On Thursday, December 4, 2014 1:28:56 PM UTC-8, Piotr Mitros wrote:

I'd be a lot more comfortable adding full_name with specific use cases. I have not seen any. Jason: Would you mind providing some? 

I think my previous post does provide a use case, but to be completely explicit, certificates are one such use case.  We run self-service certs at Stanford, with a "certify me" button that kicks off cert generation.  Say we want to xblockify what is now just an HTML template, and in doing that, the person's full name, which edx-platform implies will appear on their cert, will be needed.  One could think of other potential social-like xblocks where full name, in addition to contextual forms of address, might be useful.

 

That we ask for that on registering is a specific reason to not have it in the semantic fields, but rather to put it in the platform-extensions. It is edX-specific. XBlocks are designed to be cross-platform (although now, only 2 or 3 platforms support it). In many platforms, calculating the equivalent of full name is impossible. They ask for first name/last name. In China, we have last/first. In the US, it is first/last. In other parts of the world, there are other algorithms for doing this. I'm hesitant to add a dangerous feature (in terms of technical debt, privacy, and compatibility) without clear use-cases. In terms of default fall-back, I'd rather use platform['edx.full_name'] for now. Most XBlocks run in edX, and this clearly signals that it might not work outside of edX. As we see how people most use this, we could figure out whether it is something we want to add, whether we want to add a few fields like address_name and similar, or if we want to omit this. Jason: What is the downside of accessing this through something like platform['edx.fullname'] in the short term?

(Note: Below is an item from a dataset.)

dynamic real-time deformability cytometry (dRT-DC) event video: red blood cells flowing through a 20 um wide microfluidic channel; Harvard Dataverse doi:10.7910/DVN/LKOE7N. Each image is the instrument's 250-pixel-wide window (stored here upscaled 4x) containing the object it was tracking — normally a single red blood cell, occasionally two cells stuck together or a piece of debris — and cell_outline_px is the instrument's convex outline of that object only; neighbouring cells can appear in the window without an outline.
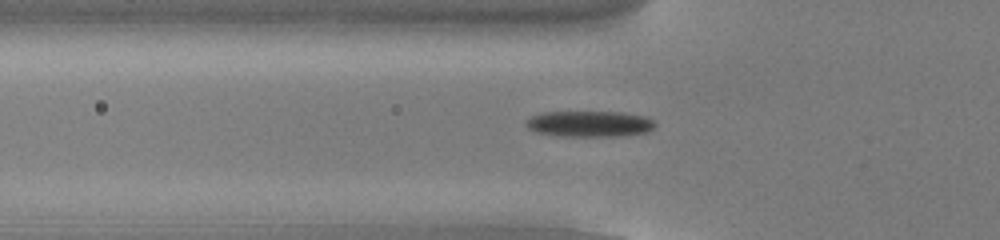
{"species": "common noctule bat (a hibernating species)", "species_latin": "Nyctalus noctula", "temperature_condition": "cold", "stored_images_in_passage": 54, "camera_frame_rate_fps": 3000, "um_per_image_px": 0.085, "animal": {"sex": "male", "body_mass_g": 13.0, "forearm_length_mm": 53.1}, "frame": {"image": 1, "passage_image": 19, "time_ms": 6.0, "image_size_px": [1000, 240], "cell_outline_px": [[656, 124], [648, 132], [624, 136], [560, 136], [536, 132], [528, 128], [524, 124], [532, 116], [544, 112], [624, 112], [644, 116], [652, 120]], "centroid_in_image_um": [50.13, 10.53], "position_along_channel_um": 75.7, "area_um2": 19.54}}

I really think Full Name deserves to be an easily accessible semantic field, and having that field be nullable alleviates potential incompatibility.  I think it was smart and correct of edx-platform to ask for Full Name rather than First and Last, so let's defer the problem of providing that field to other platforms that want to support xblocks (presumably, this is also giving them the power to provide an implementation they like.)  WRT privacy, I've said all along the intention for this service is to provide PII to xblocks, and that the entire service could/should be access controlled when xblocks runtimes have evolved to allow that.

 

Jason

[Piotr Mitros]

That sounds reasonable. 

Nit: I'd consider something like legal_name, but your call. 

Piotr

[Piotr Mitros]

Thanks for building this. 

[Jason Bau]

I'm happy to contribute to the platform.  

I have one proposed addition, which I'm not dogmatic about adding.  Just wanted to throw it out there.

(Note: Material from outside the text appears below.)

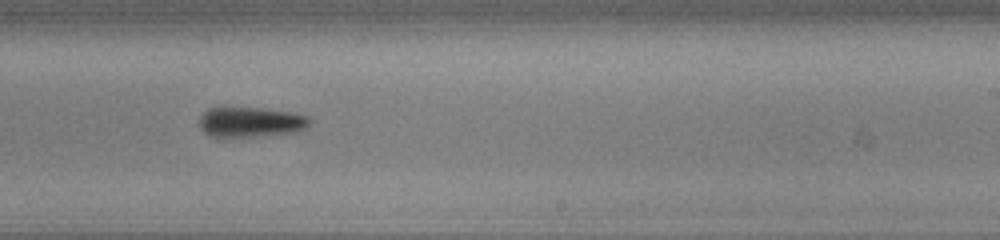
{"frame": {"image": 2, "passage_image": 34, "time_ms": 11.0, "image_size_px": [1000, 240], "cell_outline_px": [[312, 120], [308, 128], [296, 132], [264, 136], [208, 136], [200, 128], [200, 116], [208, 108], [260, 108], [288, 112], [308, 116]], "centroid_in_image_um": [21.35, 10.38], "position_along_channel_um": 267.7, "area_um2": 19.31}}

Looking at code like this makes me a bit sad:

in lms/lib/xblock/runtime.py:

```

class UserTagsService(object):

        def _get_current_user(self):

        """Returns the real, not anonymized, current user."""

        real_user = self.runtime.get_real_user(self.runtime.anonymous_student_id)

        return real_user

```

The runtime instantiation converts the django user to an anonymous_student_id, and UserTagService uses anonymous_student_id to re-lookup the django user.

Should we just add xblock_user.opt_attrs['edx-platform.django_user'] ?

Jason

[Piotr Mitros]

It seems sensible to me. I don't like 'django_user.' Perhaps 'edx-platform.username' for auth.user.username, and 'edx-platform.student_id' for auth.user.id? That's the terminology used elsewhere. 

Piotr

[Jason Bau]

actually, I was proposing adding the actual django user object to opt_attrs.  I think the other attributes are already part of the implementation and are similarly named to your suggestions.